Robert Rogers, known as Wormy to his friends, is known for many things - his love of fishing, his worm condos and his giant sunflowers.
But his gardening instincts, for which he is most known, come naturally to the 71-year-old Martinez resident who grew up on a "truck farm," where his family cultivated produce and shipped it out on trucks.
"It just happened," Rogers said of his interest in plants - specifically with azaleas and camellias.
There is no mistaking he tends to them closely as his property on Westmont Drive is bursting with April azalea color just as the spring warmth begins to slow the profusion of camellia blossoms.
When Roger and his wife, Caroline, moved to Martinez from Valdosta, Ga., in 1976, he brought several plants with him including some of his favorite Formosa azaleas, which are now large and the main attraction in the front yard.
Rogers now has more than 150 camellias and 100 azaleas, in addition to roses, Confederate roses, hydrangeas, alphias, herbs and other plants scattered among the tidy lawn.
He can easily explain his love of camellias.
"My wife was from Marshallville, the camellia center of the South," said Rogers, adding that the American Camellia Society's headquarters is at the Massee Lane Gardens there. His brother now works at the gardens.
But Rogers is not afraid to ask a homeowner or business owner for a cutting of an interesting plant on their property. He said he gets more plants, cuttings and seeds from anywhere or anyone who has them.
Growing them is fun, but Rogers said he likes to propagate and multiply his own plants through several methods including growing them from seeds, rooting cuttings, grafting and air-layering.
"Some people say I can plant a fence post in the ground, and it would root," Rogers said jokingly.
On his first round of air-layering 97 camellias last May, 91 lived. Using air-layering to propagate more of the same plant allows the gardener to get blooms from the plant the first year.
The simple process simulates one of Mother Nature's methods by fooling the plant into thinking a branch has hit the ground, where the stem grows roots. Air-layering requires scraping off the bark and green tissue on a small section of a woody stem and packing it with moist sphagnum moss before wrapping it in plastic wrap.
Each plant is carefully tagged, though Rogers said he can identify some by their leaves.
Now Rogers' greenhouse is packed with the new plants waiting to be repotted and put outside later this month. Some he will give to or trade with friends, others will be planted, and a few will be sold to help recoup his costs.

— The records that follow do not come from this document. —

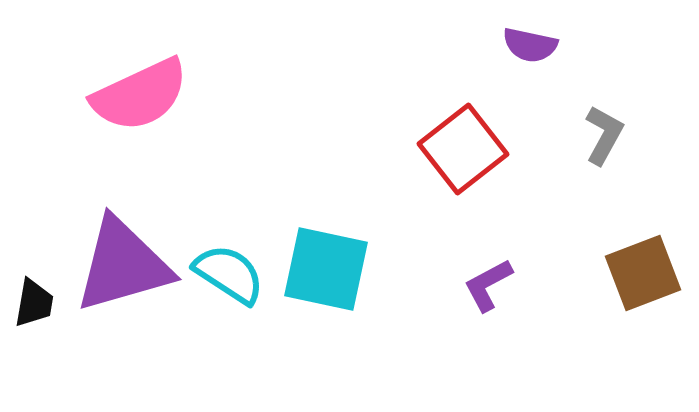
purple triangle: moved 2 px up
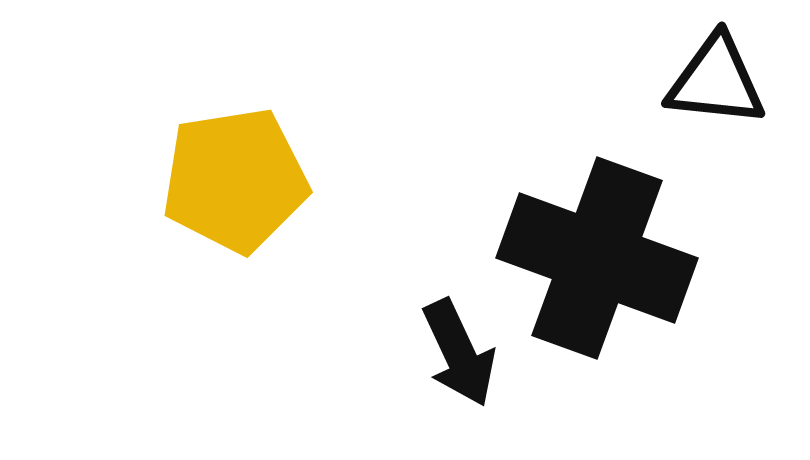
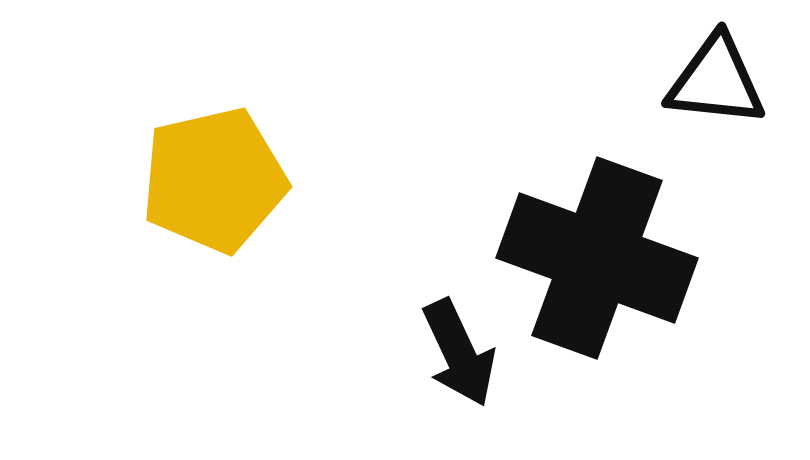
yellow pentagon: moved 21 px left; rotated 4 degrees counterclockwise
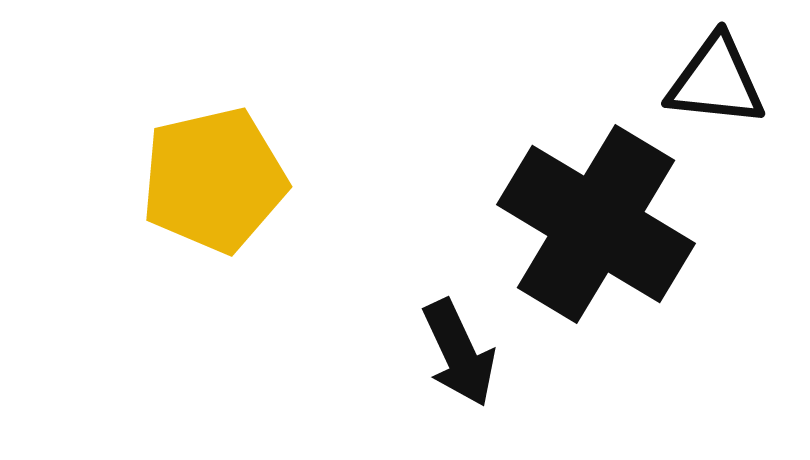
black cross: moved 1 px left, 34 px up; rotated 11 degrees clockwise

But Rogers is attached to each one.
"It says 'keep' on almost every one of them in (the greenhouse)," Rogers said.
The pride of Rogers' garden is the unique or heirloom plants like the pink and white speckled Herme camellia variety, which dates back to 1859, according to The Illustrated Encyclopedia of Camellias.
The oldest and largest camellia in the yard produces single scarlet blossoms and is called Sweet Caroline, after Rogers' wife, who died in 2002.

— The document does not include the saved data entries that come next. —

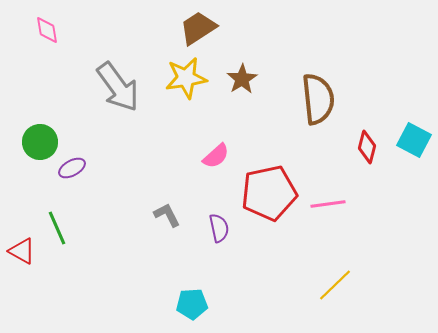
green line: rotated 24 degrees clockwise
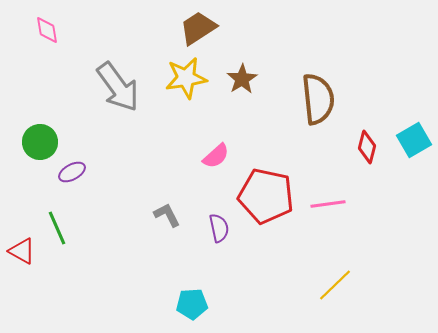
cyan square: rotated 32 degrees clockwise
purple ellipse: moved 4 px down
red pentagon: moved 3 px left, 3 px down; rotated 24 degrees clockwise
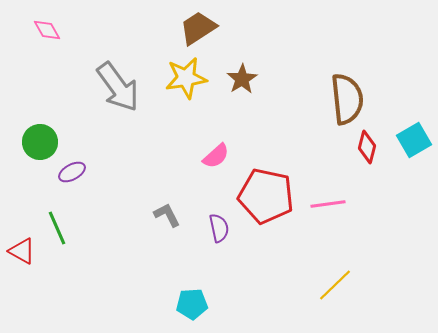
pink diamond: rotated 20 degrees counterclockwise
brown semicircle: moved 29 px right
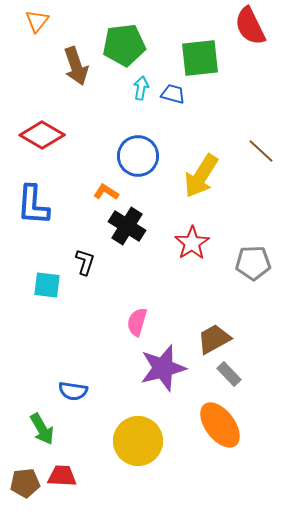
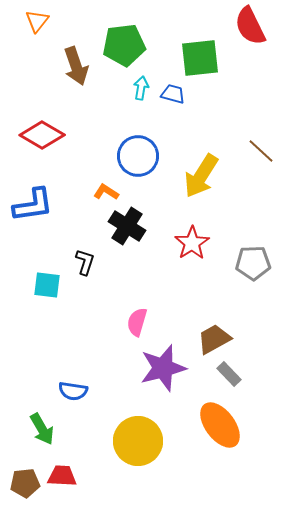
blue L-shape: rotated 102 degrees counterclockwise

The secret to Rogers' garden is organic. He uses as few chemicals as possible and makes the soil for his vegetable garden by mixing in the droppings from his worm farm, sawdust, mulch, peat moss and mushroom compost.
The vegetables won't touch that soil until later this week, Rogers said, because the soil temperature needs to rise and stay constant to not burn the vegetable seeds or their young roots.
Rogers might take lots of pride and time nurturing plants, but the motto he lives by is clearly stated on a bumper sticker on his truck: "Work is made for people who don't know how to fish."